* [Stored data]
--
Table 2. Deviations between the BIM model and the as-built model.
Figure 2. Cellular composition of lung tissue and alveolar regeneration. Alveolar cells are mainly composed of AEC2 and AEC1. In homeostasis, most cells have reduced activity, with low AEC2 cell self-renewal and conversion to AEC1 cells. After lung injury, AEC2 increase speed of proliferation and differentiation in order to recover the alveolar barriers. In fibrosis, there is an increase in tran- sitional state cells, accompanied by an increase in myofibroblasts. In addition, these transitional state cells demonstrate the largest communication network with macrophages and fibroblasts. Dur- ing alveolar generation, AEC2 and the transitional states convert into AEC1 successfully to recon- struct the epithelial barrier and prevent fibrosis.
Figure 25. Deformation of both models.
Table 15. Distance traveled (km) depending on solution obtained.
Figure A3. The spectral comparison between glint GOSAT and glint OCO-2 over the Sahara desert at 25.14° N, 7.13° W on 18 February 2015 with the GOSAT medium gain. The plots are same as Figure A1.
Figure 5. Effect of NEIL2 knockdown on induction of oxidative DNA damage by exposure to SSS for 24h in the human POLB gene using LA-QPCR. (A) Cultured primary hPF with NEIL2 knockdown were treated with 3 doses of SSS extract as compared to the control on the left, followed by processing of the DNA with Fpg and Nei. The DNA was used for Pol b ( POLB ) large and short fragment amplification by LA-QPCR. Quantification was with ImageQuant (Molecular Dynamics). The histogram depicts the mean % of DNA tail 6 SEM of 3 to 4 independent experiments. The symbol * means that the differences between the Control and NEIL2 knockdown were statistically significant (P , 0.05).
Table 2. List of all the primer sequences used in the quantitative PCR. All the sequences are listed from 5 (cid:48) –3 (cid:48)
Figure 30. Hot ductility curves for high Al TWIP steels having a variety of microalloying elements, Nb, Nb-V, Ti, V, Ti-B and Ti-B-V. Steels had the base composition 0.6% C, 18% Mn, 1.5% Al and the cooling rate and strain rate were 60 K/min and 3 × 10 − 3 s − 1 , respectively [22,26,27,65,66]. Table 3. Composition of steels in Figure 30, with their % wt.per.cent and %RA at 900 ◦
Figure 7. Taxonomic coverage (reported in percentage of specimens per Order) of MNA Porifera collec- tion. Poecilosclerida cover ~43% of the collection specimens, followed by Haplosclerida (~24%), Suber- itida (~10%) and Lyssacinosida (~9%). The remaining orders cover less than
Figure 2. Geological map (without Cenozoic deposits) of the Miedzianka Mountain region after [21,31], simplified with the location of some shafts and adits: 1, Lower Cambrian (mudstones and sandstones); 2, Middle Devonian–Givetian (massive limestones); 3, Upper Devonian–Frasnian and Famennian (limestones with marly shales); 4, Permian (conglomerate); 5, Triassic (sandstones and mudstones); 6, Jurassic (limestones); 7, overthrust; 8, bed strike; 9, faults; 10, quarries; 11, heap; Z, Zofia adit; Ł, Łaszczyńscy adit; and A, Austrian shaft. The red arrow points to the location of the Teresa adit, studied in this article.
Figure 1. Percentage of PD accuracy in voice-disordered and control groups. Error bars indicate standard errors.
--
* [GOAL OF THE EXERCISE]
The answer must be a single number: the count of lines in the data that contain the word "control".

* [RESULT OF THE TASK]
2